What the stats from your programme will be doing is extracting the information from your ACTUAL trades, as recored in the portfolio.
So if you had three different trades for say AZR, BHP, OST and they led to returns (profit/loss) of $100, -$90, $20 etc then the average win for example would have been $60 and average loss would be $90. That data would hence be in the portfolio under the profit and loss for each of the stocks (once position closed). That's just a very basic example of one set of data. As Van Tharp explains in the Video tutes referred to earlier you need to calculate your expectancy value too, again the tutes will show that than can be done via existing data. You'll know once you see the tutes. There may be an issue as to recording amount risked via stop loss setting but we can take that on later.

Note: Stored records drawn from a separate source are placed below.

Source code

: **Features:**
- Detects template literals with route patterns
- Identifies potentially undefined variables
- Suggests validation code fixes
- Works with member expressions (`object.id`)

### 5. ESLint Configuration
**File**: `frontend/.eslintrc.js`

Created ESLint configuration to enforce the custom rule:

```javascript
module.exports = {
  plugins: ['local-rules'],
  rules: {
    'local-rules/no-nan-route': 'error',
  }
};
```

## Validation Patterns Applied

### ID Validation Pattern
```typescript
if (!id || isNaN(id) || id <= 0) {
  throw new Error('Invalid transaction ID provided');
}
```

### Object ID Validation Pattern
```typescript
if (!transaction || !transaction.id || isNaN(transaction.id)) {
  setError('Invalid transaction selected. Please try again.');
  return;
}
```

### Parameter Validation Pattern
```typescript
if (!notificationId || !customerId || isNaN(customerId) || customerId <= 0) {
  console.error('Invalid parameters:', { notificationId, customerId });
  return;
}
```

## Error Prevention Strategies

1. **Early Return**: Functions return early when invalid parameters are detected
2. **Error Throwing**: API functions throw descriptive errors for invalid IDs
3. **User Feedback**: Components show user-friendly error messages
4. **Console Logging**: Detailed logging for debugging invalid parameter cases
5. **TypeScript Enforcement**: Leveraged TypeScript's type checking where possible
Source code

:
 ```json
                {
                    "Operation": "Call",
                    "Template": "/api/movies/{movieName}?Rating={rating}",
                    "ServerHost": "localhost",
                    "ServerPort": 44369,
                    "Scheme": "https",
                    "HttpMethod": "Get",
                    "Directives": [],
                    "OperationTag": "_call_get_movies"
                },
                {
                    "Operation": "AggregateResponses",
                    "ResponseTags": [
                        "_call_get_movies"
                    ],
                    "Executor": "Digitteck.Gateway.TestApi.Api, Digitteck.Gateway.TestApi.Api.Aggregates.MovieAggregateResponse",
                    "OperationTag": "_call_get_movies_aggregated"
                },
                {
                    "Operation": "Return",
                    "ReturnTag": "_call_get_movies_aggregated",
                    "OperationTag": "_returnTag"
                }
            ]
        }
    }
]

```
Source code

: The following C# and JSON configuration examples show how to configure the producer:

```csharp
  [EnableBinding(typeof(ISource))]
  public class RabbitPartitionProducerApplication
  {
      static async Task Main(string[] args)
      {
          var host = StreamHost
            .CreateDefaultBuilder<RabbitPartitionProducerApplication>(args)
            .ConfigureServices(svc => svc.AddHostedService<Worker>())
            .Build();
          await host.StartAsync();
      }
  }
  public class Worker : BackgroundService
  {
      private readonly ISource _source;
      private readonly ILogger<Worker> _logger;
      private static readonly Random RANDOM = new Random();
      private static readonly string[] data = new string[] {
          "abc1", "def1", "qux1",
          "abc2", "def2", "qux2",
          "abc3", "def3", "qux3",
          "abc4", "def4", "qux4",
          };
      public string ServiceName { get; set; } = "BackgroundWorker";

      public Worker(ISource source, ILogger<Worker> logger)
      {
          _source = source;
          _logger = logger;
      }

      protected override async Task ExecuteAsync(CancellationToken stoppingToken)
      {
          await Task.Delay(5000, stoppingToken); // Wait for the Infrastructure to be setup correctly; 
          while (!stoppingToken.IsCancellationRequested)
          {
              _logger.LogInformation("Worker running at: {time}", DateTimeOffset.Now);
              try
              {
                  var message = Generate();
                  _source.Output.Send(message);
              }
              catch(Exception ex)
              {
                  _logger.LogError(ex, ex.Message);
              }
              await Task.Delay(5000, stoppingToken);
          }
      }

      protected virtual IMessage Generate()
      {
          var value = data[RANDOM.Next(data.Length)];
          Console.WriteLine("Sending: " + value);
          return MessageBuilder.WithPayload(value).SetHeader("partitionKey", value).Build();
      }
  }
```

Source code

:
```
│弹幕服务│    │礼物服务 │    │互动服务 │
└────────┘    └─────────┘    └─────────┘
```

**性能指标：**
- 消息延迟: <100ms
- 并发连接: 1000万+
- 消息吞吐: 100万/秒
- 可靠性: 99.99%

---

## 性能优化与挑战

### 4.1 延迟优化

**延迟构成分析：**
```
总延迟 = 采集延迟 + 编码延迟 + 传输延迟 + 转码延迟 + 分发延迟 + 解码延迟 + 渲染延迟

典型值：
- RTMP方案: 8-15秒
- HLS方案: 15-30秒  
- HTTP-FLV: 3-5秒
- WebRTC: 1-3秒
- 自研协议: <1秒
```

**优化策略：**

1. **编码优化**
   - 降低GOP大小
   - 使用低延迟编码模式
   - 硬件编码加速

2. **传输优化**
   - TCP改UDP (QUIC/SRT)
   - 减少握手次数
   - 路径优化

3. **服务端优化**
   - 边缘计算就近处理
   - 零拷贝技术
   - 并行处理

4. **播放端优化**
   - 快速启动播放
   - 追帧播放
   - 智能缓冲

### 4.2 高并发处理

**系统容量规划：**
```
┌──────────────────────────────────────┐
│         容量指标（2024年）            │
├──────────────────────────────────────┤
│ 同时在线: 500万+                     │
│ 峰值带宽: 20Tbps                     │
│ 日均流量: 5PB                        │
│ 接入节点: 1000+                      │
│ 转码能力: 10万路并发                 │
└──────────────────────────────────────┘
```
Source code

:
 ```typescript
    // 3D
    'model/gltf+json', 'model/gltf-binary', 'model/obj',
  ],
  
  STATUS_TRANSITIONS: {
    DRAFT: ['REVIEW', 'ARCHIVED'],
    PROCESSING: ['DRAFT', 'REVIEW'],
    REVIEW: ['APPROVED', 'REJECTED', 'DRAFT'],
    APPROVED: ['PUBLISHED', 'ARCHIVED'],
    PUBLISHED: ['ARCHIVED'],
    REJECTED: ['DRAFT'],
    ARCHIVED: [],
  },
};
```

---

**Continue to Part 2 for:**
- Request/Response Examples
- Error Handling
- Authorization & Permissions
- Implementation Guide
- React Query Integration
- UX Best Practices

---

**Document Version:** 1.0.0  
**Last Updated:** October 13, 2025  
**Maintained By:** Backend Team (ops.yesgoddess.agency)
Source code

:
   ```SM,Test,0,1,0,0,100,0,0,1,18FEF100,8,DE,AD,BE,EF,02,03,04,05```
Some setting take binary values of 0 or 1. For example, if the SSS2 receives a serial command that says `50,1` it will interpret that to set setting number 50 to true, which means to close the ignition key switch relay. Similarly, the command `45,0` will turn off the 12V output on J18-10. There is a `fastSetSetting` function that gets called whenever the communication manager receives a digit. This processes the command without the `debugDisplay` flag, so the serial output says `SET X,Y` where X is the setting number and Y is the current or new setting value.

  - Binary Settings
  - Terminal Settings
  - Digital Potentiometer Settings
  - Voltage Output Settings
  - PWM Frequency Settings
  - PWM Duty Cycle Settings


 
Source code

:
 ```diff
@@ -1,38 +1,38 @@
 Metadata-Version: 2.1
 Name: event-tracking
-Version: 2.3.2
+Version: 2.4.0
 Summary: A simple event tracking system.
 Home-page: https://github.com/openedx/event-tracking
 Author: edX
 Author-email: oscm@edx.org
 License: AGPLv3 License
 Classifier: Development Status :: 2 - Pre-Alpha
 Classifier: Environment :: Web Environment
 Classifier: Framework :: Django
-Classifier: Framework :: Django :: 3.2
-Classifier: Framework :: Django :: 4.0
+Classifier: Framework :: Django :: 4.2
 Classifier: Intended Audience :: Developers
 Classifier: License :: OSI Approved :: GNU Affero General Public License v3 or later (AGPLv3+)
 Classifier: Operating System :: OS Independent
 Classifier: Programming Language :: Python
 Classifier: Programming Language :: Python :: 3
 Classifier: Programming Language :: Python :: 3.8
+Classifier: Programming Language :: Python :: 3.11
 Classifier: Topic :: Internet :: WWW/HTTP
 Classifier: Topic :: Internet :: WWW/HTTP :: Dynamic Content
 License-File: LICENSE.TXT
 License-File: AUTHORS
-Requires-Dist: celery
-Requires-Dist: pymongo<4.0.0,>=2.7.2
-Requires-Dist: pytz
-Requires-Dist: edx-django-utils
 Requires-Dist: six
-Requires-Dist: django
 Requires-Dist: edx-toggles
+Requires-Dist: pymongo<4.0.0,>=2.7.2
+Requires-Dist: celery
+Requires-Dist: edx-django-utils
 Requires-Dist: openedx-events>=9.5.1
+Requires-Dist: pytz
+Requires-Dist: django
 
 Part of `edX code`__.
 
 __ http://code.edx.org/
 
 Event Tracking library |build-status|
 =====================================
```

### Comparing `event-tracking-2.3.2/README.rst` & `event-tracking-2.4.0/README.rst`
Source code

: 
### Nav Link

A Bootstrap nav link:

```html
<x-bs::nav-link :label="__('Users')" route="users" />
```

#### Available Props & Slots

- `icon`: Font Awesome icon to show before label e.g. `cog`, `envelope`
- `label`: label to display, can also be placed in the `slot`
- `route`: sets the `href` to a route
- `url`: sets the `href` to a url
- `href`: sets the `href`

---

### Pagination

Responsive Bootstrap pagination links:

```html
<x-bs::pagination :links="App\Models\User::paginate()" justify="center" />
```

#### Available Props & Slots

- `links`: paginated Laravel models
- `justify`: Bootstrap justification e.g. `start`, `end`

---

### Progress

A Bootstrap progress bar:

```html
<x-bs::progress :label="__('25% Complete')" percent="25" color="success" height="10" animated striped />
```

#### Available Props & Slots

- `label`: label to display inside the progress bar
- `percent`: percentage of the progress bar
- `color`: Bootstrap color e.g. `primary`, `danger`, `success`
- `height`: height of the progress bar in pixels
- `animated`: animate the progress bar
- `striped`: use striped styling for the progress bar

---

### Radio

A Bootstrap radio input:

The transaction history files give all the data necessary for tax returns (I hope - I haven't got up to doing one yet to see if I'm missing anything). While they don't isolate each financial year, it should be very easy to generate the annual figures using formula in Excel that only sum over the cells for that one year. Alternatively the year's worth of data could be copy and pasted to another page to give a report for just that year.
Thanks GP.
Now that you mention it though, it would be good to be able to generate annual reports, perhaps as formatted RTF files. And for the portfolio financial and transaction figures, it would probably be good too to keep annual versions as well as lifetime versions. I'll have to look at doing that.
Cheers,
GP
Sounds good, look forward to the results, fortunately we've got a few months before it's all due. Thanks for the effort, enjoy VAn Tharp!